● **Text**:
----------------
Writing for Film & TV | How to Survive the Room: Notes on Nightmare Notes

Pictured above: David B. Carren wrote and directed in Texas the film, “Waiting for Sandoval.” The production utilized a cast and crew made up entirely of students from the University of Texas Rio Grande Valley.
Writing for Film & TV | How to Survive the Room: Notes on Nightmare Notes

Written by David B. Carren


In Next Level Screenwriting: Insights, Ideas and Inspiration for the Intermediate Screenwriter, the advanced screenwriting book I wrote with David Landau, we devoted all of Chapter 12, Rewriting, the Pain and the Gain, to the harsh art of absorbing notes on your material.  To quote from that chapter, “Usually the most difficult aspect of working in a professional situation is taking notes in the Room – the production office, staff area, or writing space where the creative principals will meet to discuss a particular project. Working the Room isn’t limited to pitching an idea, getting a job, or having lunch with your boss; it’s also about a creative continuum that almost always involves clawing through many, many notes on draft after draft.”
----------------
● **Short problem 1**: Return the passage of the screenwriting article starting with "Pictured above: David" and going on through "Rio Grande Valley.".
● **Short problem 2**: Decide whether each statement agrees with the screenwriting article, answering yes or no and quoting the deciding words: (a) The advanced screenwriting book was written together with David Landau. (b) Chapter 12 of that book is devoted to pitching ideas. (c) The cast and crew of "Waiting for Sandoval" mixed students with other people.

● **Excerpted records**:
----------------
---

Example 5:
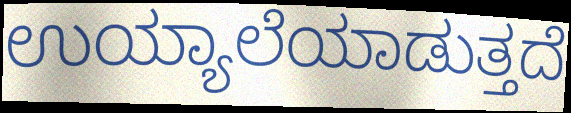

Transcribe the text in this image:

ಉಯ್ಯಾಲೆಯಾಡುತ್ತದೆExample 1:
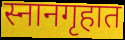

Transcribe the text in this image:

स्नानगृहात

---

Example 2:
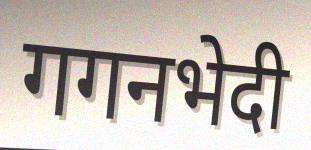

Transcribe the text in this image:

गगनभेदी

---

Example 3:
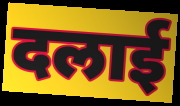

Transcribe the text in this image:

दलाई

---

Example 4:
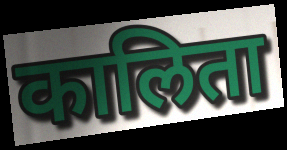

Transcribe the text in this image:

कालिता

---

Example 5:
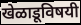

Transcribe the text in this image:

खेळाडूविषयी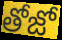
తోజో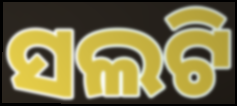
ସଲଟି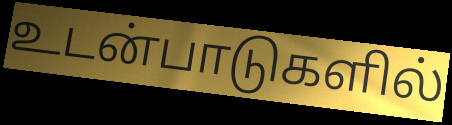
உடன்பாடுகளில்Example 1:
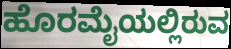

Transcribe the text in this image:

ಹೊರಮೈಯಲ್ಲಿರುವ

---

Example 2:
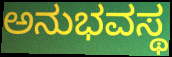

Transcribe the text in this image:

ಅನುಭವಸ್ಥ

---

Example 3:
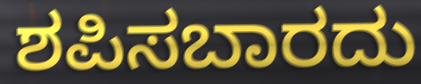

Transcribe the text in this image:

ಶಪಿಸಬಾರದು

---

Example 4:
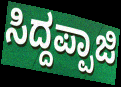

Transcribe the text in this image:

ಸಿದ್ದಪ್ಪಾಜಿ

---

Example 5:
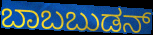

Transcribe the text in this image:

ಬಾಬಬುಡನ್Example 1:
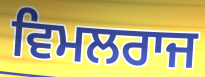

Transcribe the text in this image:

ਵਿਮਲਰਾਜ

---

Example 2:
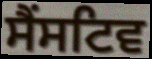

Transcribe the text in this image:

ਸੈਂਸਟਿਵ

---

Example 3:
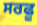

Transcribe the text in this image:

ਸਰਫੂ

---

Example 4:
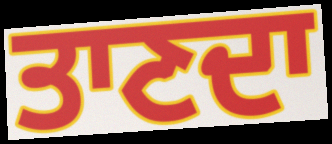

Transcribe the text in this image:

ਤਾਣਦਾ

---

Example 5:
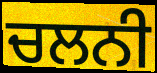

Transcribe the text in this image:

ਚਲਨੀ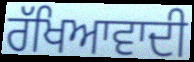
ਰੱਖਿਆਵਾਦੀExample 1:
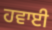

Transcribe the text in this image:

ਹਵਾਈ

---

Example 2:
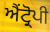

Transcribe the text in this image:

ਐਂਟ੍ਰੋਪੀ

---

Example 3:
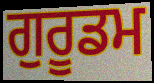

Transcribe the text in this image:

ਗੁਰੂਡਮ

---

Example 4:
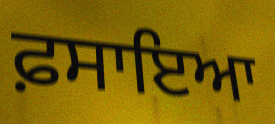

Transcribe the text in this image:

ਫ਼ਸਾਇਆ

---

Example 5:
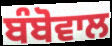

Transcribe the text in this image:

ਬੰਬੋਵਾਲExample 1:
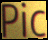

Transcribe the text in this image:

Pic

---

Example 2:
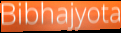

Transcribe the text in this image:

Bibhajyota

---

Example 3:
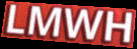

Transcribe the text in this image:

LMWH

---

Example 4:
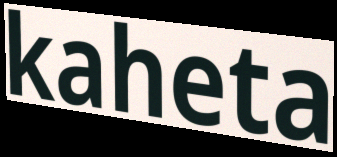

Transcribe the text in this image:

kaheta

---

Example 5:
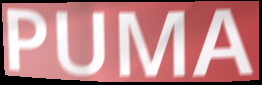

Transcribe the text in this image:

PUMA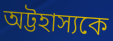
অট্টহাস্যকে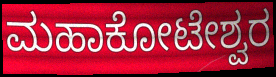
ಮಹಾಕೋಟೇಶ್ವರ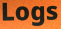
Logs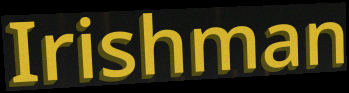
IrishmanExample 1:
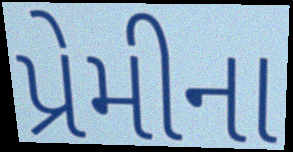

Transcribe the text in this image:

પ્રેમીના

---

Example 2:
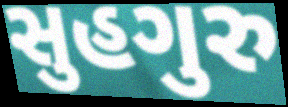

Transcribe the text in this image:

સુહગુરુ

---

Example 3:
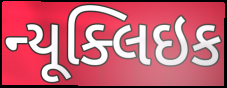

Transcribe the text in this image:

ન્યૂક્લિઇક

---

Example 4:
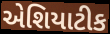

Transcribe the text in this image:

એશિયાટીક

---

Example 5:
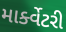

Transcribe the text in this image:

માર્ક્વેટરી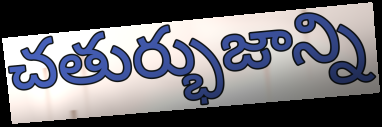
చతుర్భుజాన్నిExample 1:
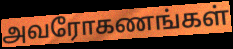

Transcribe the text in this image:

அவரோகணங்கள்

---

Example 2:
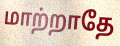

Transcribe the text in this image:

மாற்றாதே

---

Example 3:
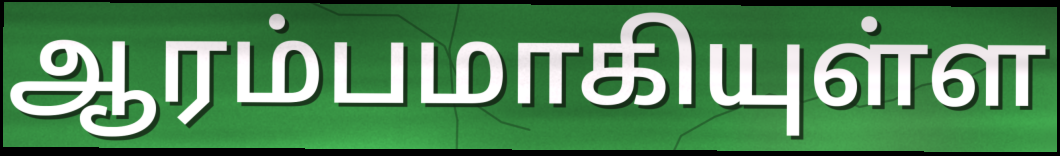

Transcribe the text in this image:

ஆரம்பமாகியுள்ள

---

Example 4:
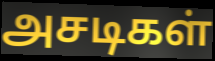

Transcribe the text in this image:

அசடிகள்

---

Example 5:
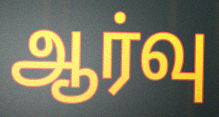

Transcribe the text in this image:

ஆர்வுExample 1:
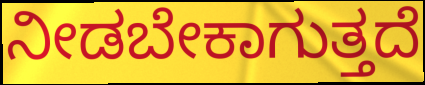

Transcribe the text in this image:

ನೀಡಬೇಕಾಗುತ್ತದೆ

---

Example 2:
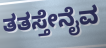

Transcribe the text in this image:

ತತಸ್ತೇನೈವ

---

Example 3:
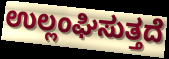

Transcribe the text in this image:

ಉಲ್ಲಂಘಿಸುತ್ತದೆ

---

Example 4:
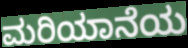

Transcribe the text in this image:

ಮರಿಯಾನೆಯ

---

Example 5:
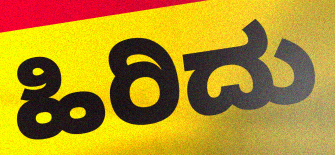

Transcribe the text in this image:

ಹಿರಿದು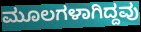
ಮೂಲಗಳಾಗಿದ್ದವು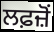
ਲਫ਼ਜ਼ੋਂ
----------------
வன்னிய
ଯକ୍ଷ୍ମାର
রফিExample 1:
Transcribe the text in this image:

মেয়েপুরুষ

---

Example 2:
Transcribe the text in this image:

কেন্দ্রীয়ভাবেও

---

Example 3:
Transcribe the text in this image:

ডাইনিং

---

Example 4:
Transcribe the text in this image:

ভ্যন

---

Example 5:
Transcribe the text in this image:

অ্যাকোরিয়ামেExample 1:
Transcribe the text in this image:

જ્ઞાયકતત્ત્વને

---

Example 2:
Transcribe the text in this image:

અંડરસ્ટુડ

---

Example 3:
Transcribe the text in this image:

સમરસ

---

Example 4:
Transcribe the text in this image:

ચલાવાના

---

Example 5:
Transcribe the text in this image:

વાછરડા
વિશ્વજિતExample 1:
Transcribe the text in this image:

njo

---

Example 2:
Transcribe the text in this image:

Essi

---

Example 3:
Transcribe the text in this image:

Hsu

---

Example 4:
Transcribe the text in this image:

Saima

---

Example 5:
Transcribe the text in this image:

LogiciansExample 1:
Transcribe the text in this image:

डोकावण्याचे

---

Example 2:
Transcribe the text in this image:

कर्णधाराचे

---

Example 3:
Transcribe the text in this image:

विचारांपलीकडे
----------------
● **Task output 1**:
Pictured above: David B. Carren wrote and directed in Texas the film, “Waiting for Sandoval.” The production utilized a cast and crew made up entirely of students from the University of Texas Rio Grande Valley.

● **Task output 2**:
(a) Yes: "the advanced screenwriting book I wrote with David Landau"
(b) No: "we devoted all of Chapter 12, Rewriting, the Pain and the Gain, to the harsh art of absorbing notes on your material"
(c) No: "a cast and crew made up entirely of students from the University of Texas Rio Grande Valley"